Rabbit (Viral) Haemorrhagic Disease (R(V)HD)

This is also usually fatal and causes fever, internal bleeding and liver disease. As with myxomatosis, no treatment is available, so vaccination is the best protection.

There’s a combined vaccination against myxomatosis and R(V)HD.

Rabbit (Viral) Haemorrhagic Disease 2 (R(V)HD2)

This is a new strain of R(V)HD. It has a lower mortality rate, but it’s rarely caught early because there are few early signs and symptoms.

Should my pet have all the vaccinations available?

To protect your pet, they should have the core recommended injections. Extra vaccinations are available in areas where other diseases are a risk – your local vet will let you know if these are recommended too.

Is vaccinating my pet dangerous?

Vaccinations help protect your pet from serious and usually fatal diseases. They’re not entirely risk-free, but reactions are very rare. When they do happen, they're usually mild. For example,  your pet might be lethargic or feverish.
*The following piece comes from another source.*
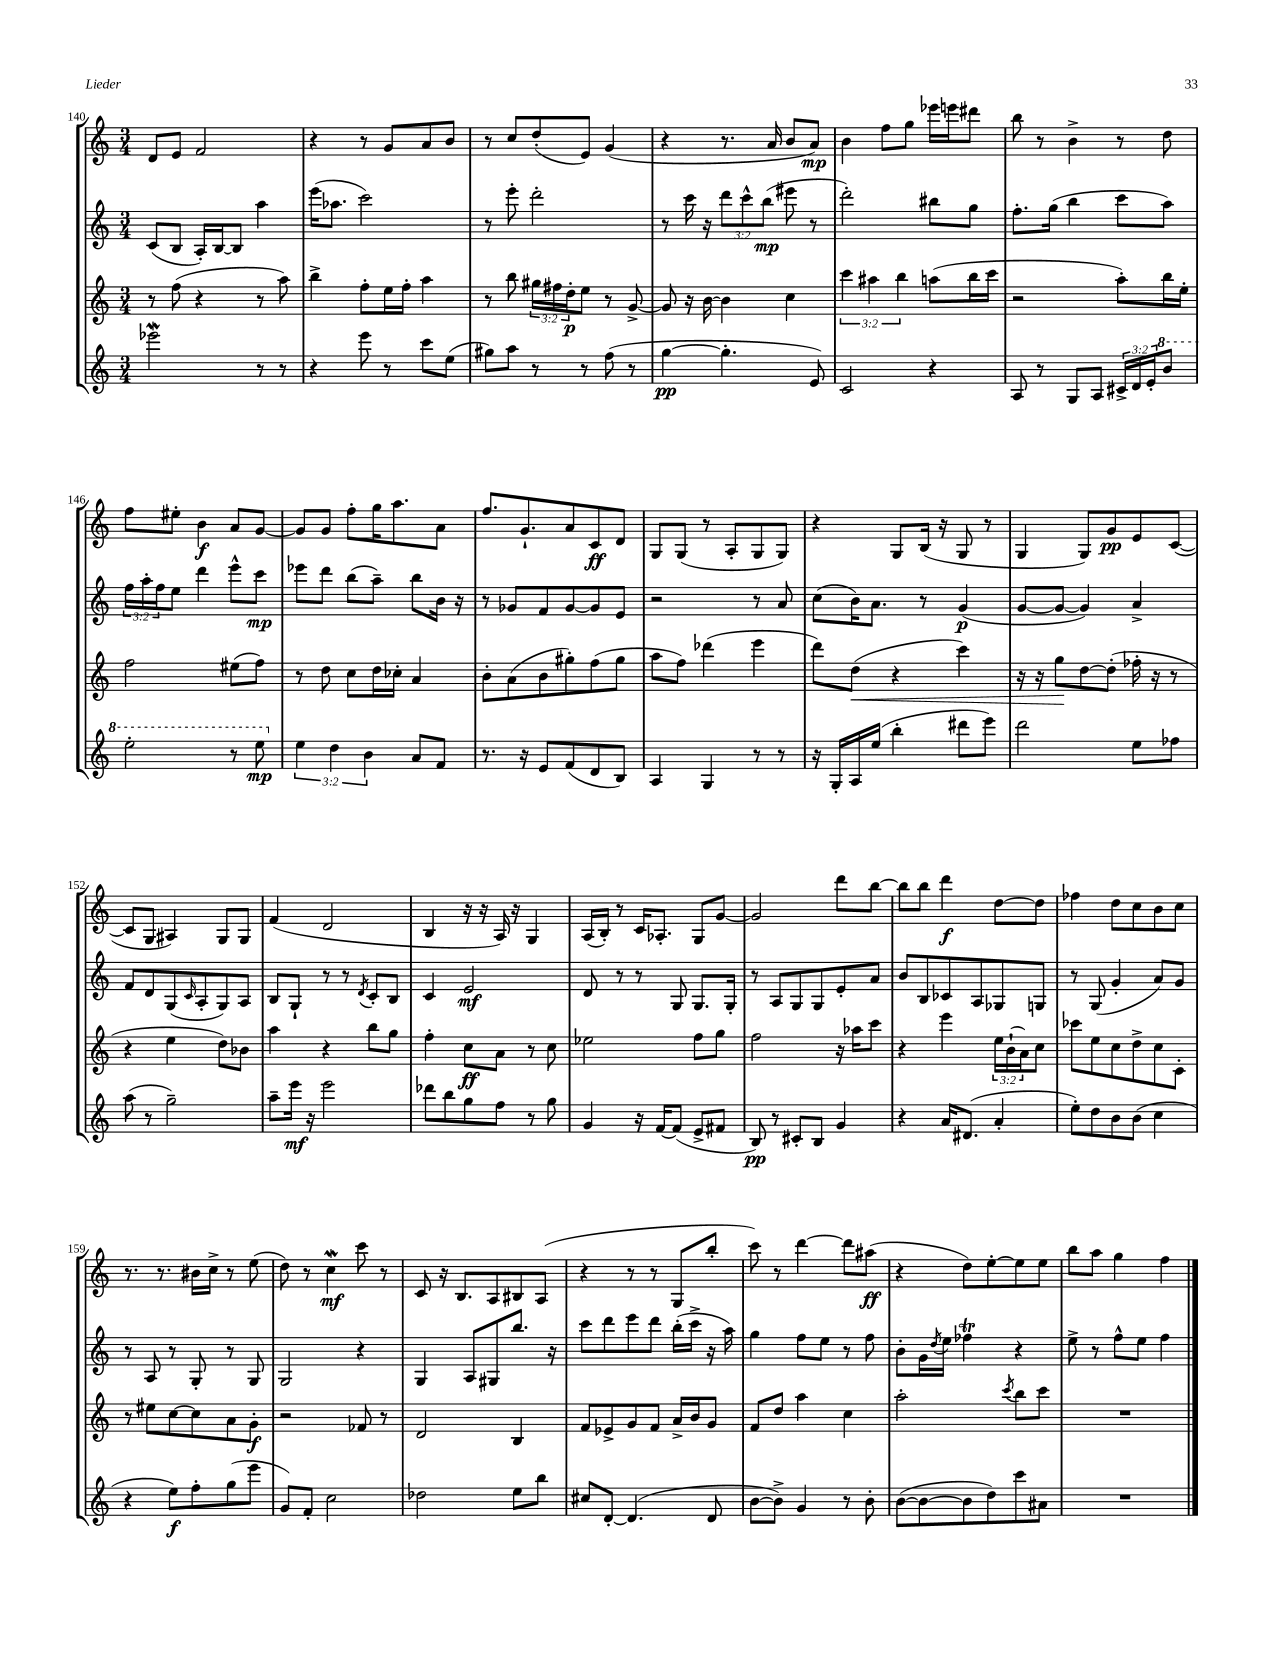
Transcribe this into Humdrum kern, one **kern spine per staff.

The benefits of vaccination far outweigh the risks.

Can I get help with the cost of my pet’s vaccinations?

You might be able to get help from an animal charity if you're retired, on a low income or get certain benefits. 

Charities offering help include:

  • PDSA
  • Blue Cross
  • Dogs Trust
  • Cats Protection

Some vet practices allow you to pay for vaccines in instalments to spread the cost or offer reduced cost payment plans for a lifetime vaccination courses. 

Vaccinations for older pets

It’s important to keep your pet’s vaccinations topped up so they’re protected throughout their lives.

If you’re taking in an older pet, ask the previous owner or adoption centre about its vaccination history and make sure you get a copy of their medical records to share with your vet.

Pet insurance for older animals or pets with pre-existing medical conditions can be expensive, so consider the affordability of a policy before taking  out cover. 

Some pet insurance policies only contribute towards vet fees, so you could end up paying most of the treatment costs yourself, so shop around and compare pet insurance to find a policy to suit your needs. 

Make sure the policy offers enough vet fees cover – treatments can get expensive, especially for older animals or those with existing medical conditions.